Assessing Your Vulnerability

It is a common mistake for people to assume that switching on a firewall makes them safe. This is not the case and, in fact, has never been the case. Each system has distinct security needs, and taking the time to customize its security layout will give you maximum security and the best performance.

The following list summarizes the most common mistakes:

• Installing every package Do you plan to use the machine as a DNS server? If not, why have BIND installed? Go through Synaptic and ensure that you have only the software you need.

• Enabling unused services Do you want to administer the machine remotely? Do you want people to upload files? If not, turn off SSH and FTP because they just add needless attack vectors. This goes for many other services.

• Disabling the local firewall on the grounds that you already have a firewall at the perimeter In security, depth is crucial: The more layers someone has to hack through, the higher the likelihood she will give up or get caught.

• Letting your machine give out more information than it needs to Many machines are configured to give out software names and version numbers by default, which is just giving hackers a helping hand.

• Placing your server in an unlocked room If so, you might as well just turn it off now and save the worry. The exception to this is if all the employees at your company are happy and trustworthy. But why take the risk?

• Plugging your machine into a wireless network Unless you need wireless, avoid it, particularly if your machine is a server. Never plug a server into a wireless network because it is just too fraught with security problems.

After you have ruled out these, you are onto the real problem: Which attack vectors are open on your server? In Internet terms, this comes down to which services are Internetfacing and which ports they are running on.

Two tools are often used to determine your vulnerabilities: Nmap and Nessus. Nessus scans your machine, queries the services running, checks their version numbers against its list of vulnerabilities, and reports problems.

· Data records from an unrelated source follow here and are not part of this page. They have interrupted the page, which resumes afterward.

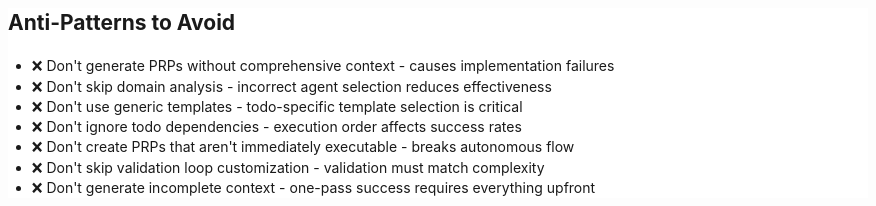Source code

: 
## Anti-Patterns to Avoid

- ❌ Don't generate PRPs without comprehensive context - causes implementation failures
- ❌ Don't skip domain analysis - incorrect agent selection reduces effectiveness
- ❌ Don't use generic templates - todo-specific template selection is critical
- ❌ Don't ignore todo dependencies - execution order affects success rates
- ❌ Don't create PRPs that aren't immediately executable - breaks autonomous flow
- ❌ Don't skip validation loop customization - validation must match complexity
- ❌ Don't generate incomplete context - one-pass success requires everything upfront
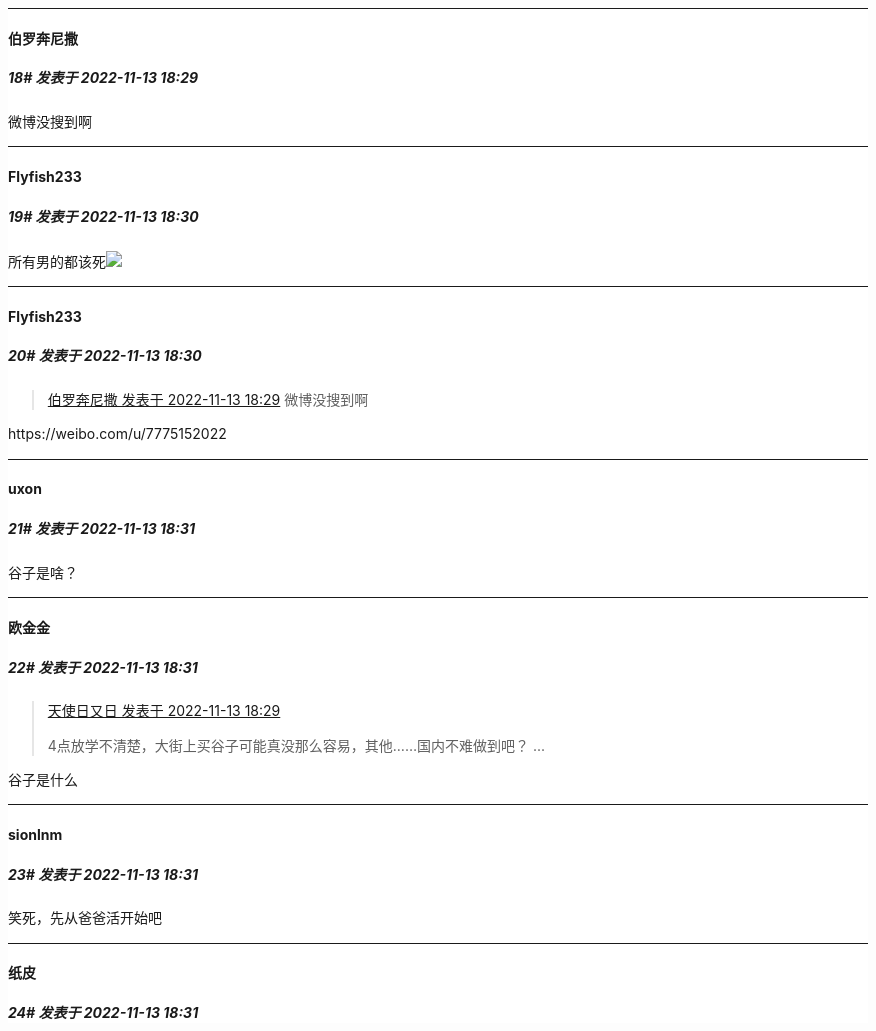 *****

####  伯罗奔尼撒  
##### 18#       发表于 2022-11-13 18:29

微博没搜到啊

*****

####  Flyfish233  
##### 19#       发表于 2022-11-13 18:30

所有男的都该死 ​​​<img src="https://static.saraba1st.com/image/smiley/face2017/067.png" referrerpolicy="no-referrer">

*****

####  Flyfish233  
##### 20#       发表于 2022-11-13 18:30

<blockquote><a href="httphttps://bbs.saraba1st.com/2b/forum.php?mod=redirect&amp;goto=findpost&amp;pid=58417034&amp;ptid=2104759" target="_blank">伯罗奔尼撒 发表于 2022-11-13 18:29</a>
微博没搜到啊</blockquote>
https://weibo.com/u/7775152022

*****

####  uxon  
##### 21#       发表于 2022-11-13 18:31

谷子是啥？

*****

####  欧金金  
##### 22#       发表于 2022-11-13 18:31

<blockquote><a href="httphttps://bbs.saraba1st.com/2b/forum.php?mod=redirect&amp;goto=findpost&amp;pid=58417021&amp;ptid=2104759" target="_blank">天使日又日 发表于 2022-11-13 18:29</a>

4点放学不清楚，大街上买谷子可能真没那么容易，其他……国内不难做到吧？ ...</blockquote>
谷子是什么

*****

####  sionlnm  
##### 23#       发表于 2022-11-13 18:31

笑死，先从爸爸活开始吧

*****

####  纸皮  
##### 24#       发表于 2022-11-13 18:31
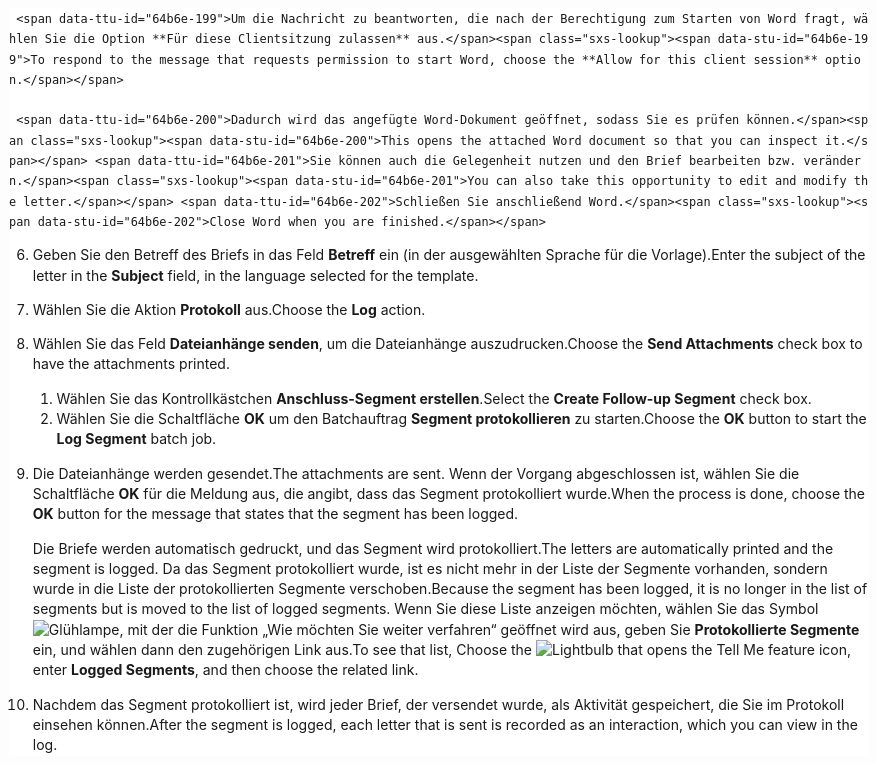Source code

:      <span data-ttu-id="64b6e-199">Um die Nachricht zu beantworten, die nach der Berechtigung zum Starten von Word fragt, wählen Sie die Option **Für diese Clientsitzung zulassen** aus.</span><span class="sxs-lookup"><span data-stu-id="64b6e-199">To respond to the message that requests permission to start Word, choose the **Allow for this client session** option.</span></span>  

     <span data-ttu-id="64b6e-200">Dadurch wird das angefügte Word-Dokument geöffnet, sodass Sie es prüfen können.</span><span class="sxs-lookup"><span data-stu-id="64b6e-200">This opens the attached Word document so that you can inspect it.</span></span> <span data-ttu-id="64b6e-201">Sie können auch die Gelegenheit nutzen und den Brief bearbeiten bzw. verändern.</span><span class="sxs-lookup"><span data-stu-id="64b6e-201">You can also take this opportunity to edit and modify the letter.</span></span> <span data-ttu-id="64b6e-202">Schließen Sie anschließend Word.</span><span class="sxs-lookup"><span data-stu-id="64b6e-202">Close Word when you are finished.</span></span>  

6.  <span data-ttu-id="64b6e-203">Geben Sie den Betreff des Briefs in das Feld **Betreff** ein (in der ausgewählten Sprache für die Vorlage).</span><span class="sxs-lookup"><span data-stu-id="64b6e-203">Enter the subject of the letter in the **Subject** field, in the language selected for the template.</span></span>  
7.  <span data-ttu-id="64b6e-204">Wählen Sie die Aktion **Protokoll** aus.</span><span class="sxs-lookup"><span data-stu-id="64b6e-204">Choose the **Log** action.</span></span>
8.  <span data-ttu-id="64b6e-205">Wählen Sie das Feld **Dateianhänge senden**, um die Dateianhänge auszudrucken.</span><span class="sxs-lookup"><span data-stu-id="64b6e-205">Choose the **Send Attachments** check box to have the attachments printed.</span></span>  

    1. <span data-ttu-id="64b6e-206">Wählen Sie das Kontrollkästchen **Anschluss-Segment erstellen**.</span><span class="sxs-lookup"><span data-stu-id="64b6e-206">Select the **Create Follow-up Segment** check box.</span></span>  
    2. <span data-ttu-id="64b6e-207">Wählen Sie die Schaltfläche **OK** um den Batchauftrag **Segment protokollieren** zu starten.</span><span class="sxs-lookup"><span data-stu-id="64b6e-207">Choose the **OK** button to start the **Log Segment** batch job.</span></span>  

9. <span data-ttu-id="64b6e-208">Die Dateianhänge werden gesendet.</span><span class="sxs-lookup"><span data-stu-id="64b6e-208">The attachments are sent.</span></span> <span data-ttu-id="64b6e-209">Wenn der Vorgang abgeschlossen ist, wählen Sie die Schaltfläche **OK** für die Meldung aus, die angibt, dass das Segment protokolliert wurde.</span><span class="sxs-lookup"><span data-stu-id="64b6e-209">When the process is done, choose the **OK** button for the message that states that the segment has been logged.</span></span>  

     <span data-ttu-id="64b6e-210">Die Briefe werden automatisch gedruckt, und das Segment wird protokolliert.</span><span class="sxs-lookup"><span data-stu-id="64b6e-210">The letters are automatically printed and the segment is logged.</span></span> <span data-ttu-id="64b6e-211">Da das Segment protokolliert wurde, ist es nicht mehr in der Liste der Segmente vorhanden, sondern wurde in die Liste der protokollierten Segmente verschoben.</span><span class="sxs-lookup"><span data-stu-id="64b6e-211">Because the segment has been logged, it is no longer in the list of segments but is moved to the list of logged segments.</span></span> <span data-ttu-id="64b6e-212">Wenn Sie diese Liste anzeigen möchten, wählen Sie das Symbol ![Glühlampe, mit der die Funktion „Wie möchten Sie weiter verfahren“ geöffnet wird](media/ui-search/search_small.png "Wie möchten Sie weiter verfahren?") aus, geben Sie **Protokollierte Segmente** ein, und wählen dann den zugehörigen Link aus.</span><span class="sxs-lookup"><span data-stu-id="64b6e-212">To see that list, Choose the ![Lightbulb that opens the Tell Me feature](media/ui-search/search_small.png "Tell me what you want to do") icon, enter **Logged Segments**, and then choose the related link.</span></span>  

10. <span data-ttu-id="64b6e-213">Nachdem das Segment protokolliert ist, wird jeder Brief, der versendet wurde, als Aktivität gespeichert, die Sie im Protokoll einsehen können.</span><span class="sxs-lookup"><span data-stu-id="64b6e-213">After the segment is logged, each letter that is sent is recorded as an interaction, which you can view in the log.</span></span>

Although Nessus sounds clever, it does not work well in many modern distributions (Ubuntu included) because of the way patches are made available to software. For example, if you're running Apache 2.0.52 and a bug is found that's fixed in 2.0.53, Ubuntu backports that patch to 2.0.52. This is done because the new release probably also includes new features that might break your code, so the Ubuntu team takes only what is necessary and copies it into your version. As a result, Nessus will see the version 2.0.52 and think it is vulnerable to a bug that has in fact been backported.

The better solution is to use Nmap, which scans your machine and reports on any open TCP/IP ports it finds. Any service you have installed that responds to Nmap's query is pointed out, which enables you to ensure that you have locked everything down as much as possible.

Nmap is available to install through Synaptic. Although you can use Nmap from a command line, it is easier to use with the front endat least until you become proficient. To run the front end, select Actions, Run Application and run nmapfe. If you want to enable all Nmap's options, you need to switch to run sudo nmapfe from the console.

The best way to run Nmap is to use the SYN Stealth scan, with OS Detection and Version Probe turned on. You need to use sudo to enable the first two options (they are on by default when you use sudo), but it is well worth it. When you run Nmap (click the Scan button), it tests every port on your machine and checks whether it responds. If it does respond, Nmap queries it for version information and then prints its results onscreen.

The output lists the port numbers, service name (what usually occupies that port), and version number for every open port on your system. Hopefully, the information Nmap shows you will not be a surprise. If there is something open that you do not recognize, a hacker might have placed a backdoor on your system to allow herself easy access.

You should use the output from Nmap to help you find and eliminate unwanted services. The fewer services that are open to the outside world, the more secure you are.